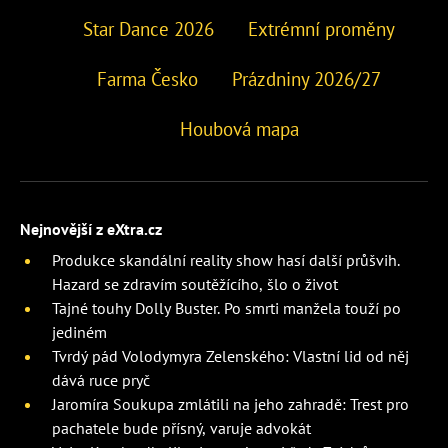
Star Dance 2026
Extrémní proměny
Farma Česko
Prázdniny 2026/27
Houbová mapa
Nejnovější z eXtra.cz
Produkce skandální reality show hasí další průšvih.
Hazard se zdravím soutěžícího, šlo o život
Tajné touhy Dolly Buster. Po smrti manžela touží po
jediném
Tvrdý pád Volodymyra Zelenského: Vlastní lid od něj
dává ruce pryč
Jaromíra Soukupa zmlátili na jeho zahradě: Trest pro
pachatele bude přísný, varuje advokát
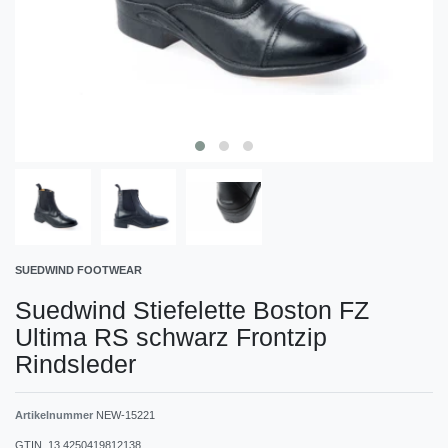
SUEDWIND FOOTWEAR
Suedwind Stiefelette Boston FZ
Ultima RS schwarz Frontzip
Rindsleder
Artikelnummer
NEW-15221
GTIN_13
4250419812138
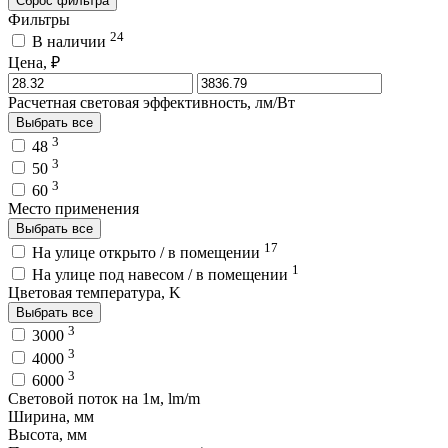
Сброс фильтра
Фильтры
24
В наличии
Цена, ₽
Расчетная световая эффективность, лм/Вт
Выбрать все
3
48
3
50
3
60
Место применения
Выбрать все
17
На улице открыто / в помещении
1
На улице под навесом / в помещении
Цветовая температура, K
Выбрать все
3
3000
3
4000
3
6000
Световой поток на 1м, lm/m
Ширина, мм
Высота, мм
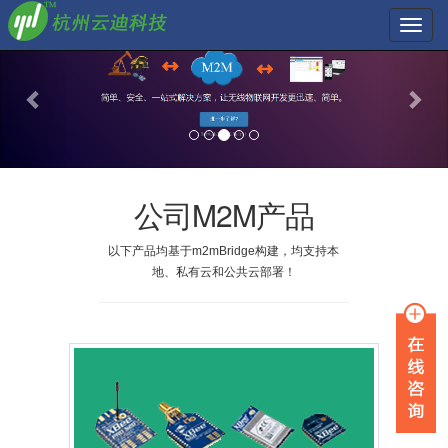
Toggle
naviga
公司M2M产品
以下产品均基于m2mBridge构建，均支持本
地、私有云和公共云部署！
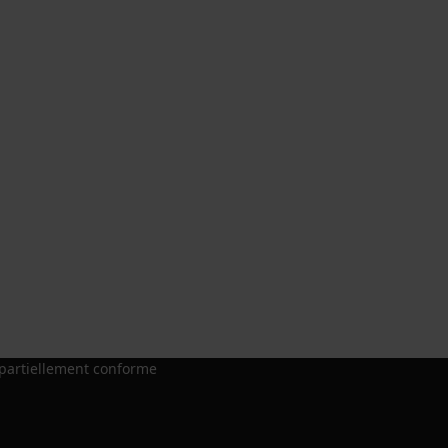
: partiellement conforme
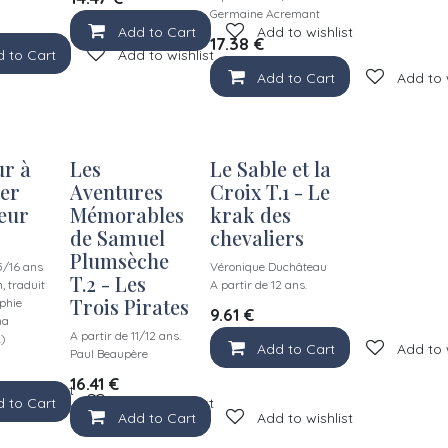
Germaine Acremant
Add to Cart
Add to wishlist
17.38
€
 to Cart
Add to wishlist
Add to Cart
Add to 
ur à
Les
Le Sable et la
er
Aventures
Croix T.1 - Le
oeur
Mémorables
krak des
de Samuel
chevaliers
Plumsèche
5/16 ans
Véronique Duchâteau
T.2 - Les
, traduit
A partir de 12 ans.
Trois Pirates
phie
9.61
€
na
A partir de 11/12 ans.
.)
Add to Cart
Add to 
Paul Beaupère
16.41
€
 to wishlist
 to Cart
Add to wishlist
Add to Cart
Add to wishlist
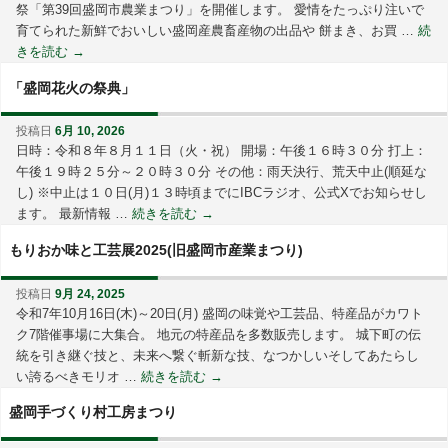
祭「第39回盛岡市農業まつり」を開催します。 愛情をたっぷり注いで
育てられた新鮮でおいしい盛岡産農畜産物の出品や 餅まき、お買 …
続
きを読む
→
「盛岡花火の祭典」
投稿日
6月 10, 2026
日時：令和８年８月１１日（火・祝） 開場：午後１６時３０分 打上：
午後１９時２５分～２０時３０分 その他：雨天決行、荒天中止(順延な
し) ※中止は１０日(月)１３時頃までにIBCラジオ、公式Xでお知らせし
ます。 最新情報 …
続きを読む
→
もりおか味と工芸展2025(旧盛岡市産業まつり)
投稿日
9月 24, 2025
令和7年10月16日(木)～20日(月) 盛岡の味覚や工芸品、特産品がカワト
ク7階催事場に大集合。 地元の特産品を多数販売します。 城下町の伝
統を引き継ぐ技と、未来へ繋ぐ斬新な技、なつかしいそしてあたらし
い誇るべきモリオ …
続きを読む
→
盛岡手づくり村工房まつり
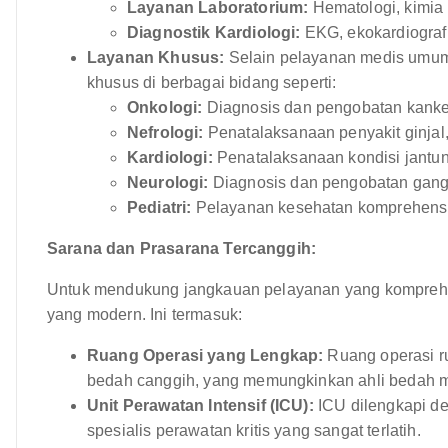
Layanan Laboratorium:
Hematologi, kimia k
Diagnostik Kardiologi:
EKG, ekokardiografi,
Layanan Khusus:
Selain pelayanan medis umu
khusus di berbagai bidang seperti:
Onkologi:
Diagnosis dan pengobatan kanker,
Nefrologi:
Penatalaksanaan penyakit ginjal,
Kardiologi:
Penatalaksanaan kondisi jantun
Neurologi:
Diagnosis dan pengobatan ganggu
Pediatri:
Pelayanan kesehatan komprehensif u
Sarana dan Prasarana Tercanggih:
Untuk mendukung jangkauan pelayanan yang komprehe
yang modern. Ini termasuk:
Ruang Operasi yang Lengkap:
Ruang operasi ru
bedah canggih, yang memungkinkan ahli bedah m
Unit Perawatan Intensif (ICU):
ICU dilengkapi de
spesialis perawatan kritis yang sangat terlatih.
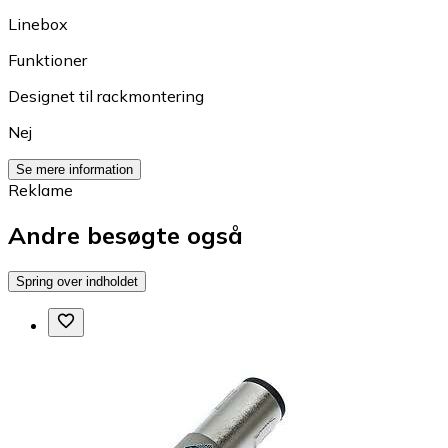
Linebox
Funktioner
Designet til rackmontering
Nej
Se mere information
Reklame
Andre besøgte også
Spring over indholdet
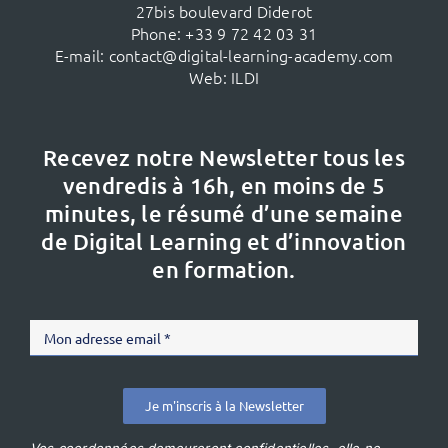
27bis boulevard Diderot
Phone:
+33 9 72 42 03 31
E-mail:
contact@digital-learning-academy.com
Web:
ILDI
Recevez notre Newsletter tous les
vendredis à 16h,
en moins de 5
minutes, le résumé d’une semaine
de Digital Learning et d’innovation
en formation.
Je m'inscris à la Newsletter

----

__OPIS ZADANIA__. Zwróć każdy wiersz z powyższych wpisów, w którym pojawia się słowo "Penatalaksanaan".

__ODPOWIEDŹ__.
Penatalaksanaan penyakit ginjal,
Penatalaksanaan kondisi jantun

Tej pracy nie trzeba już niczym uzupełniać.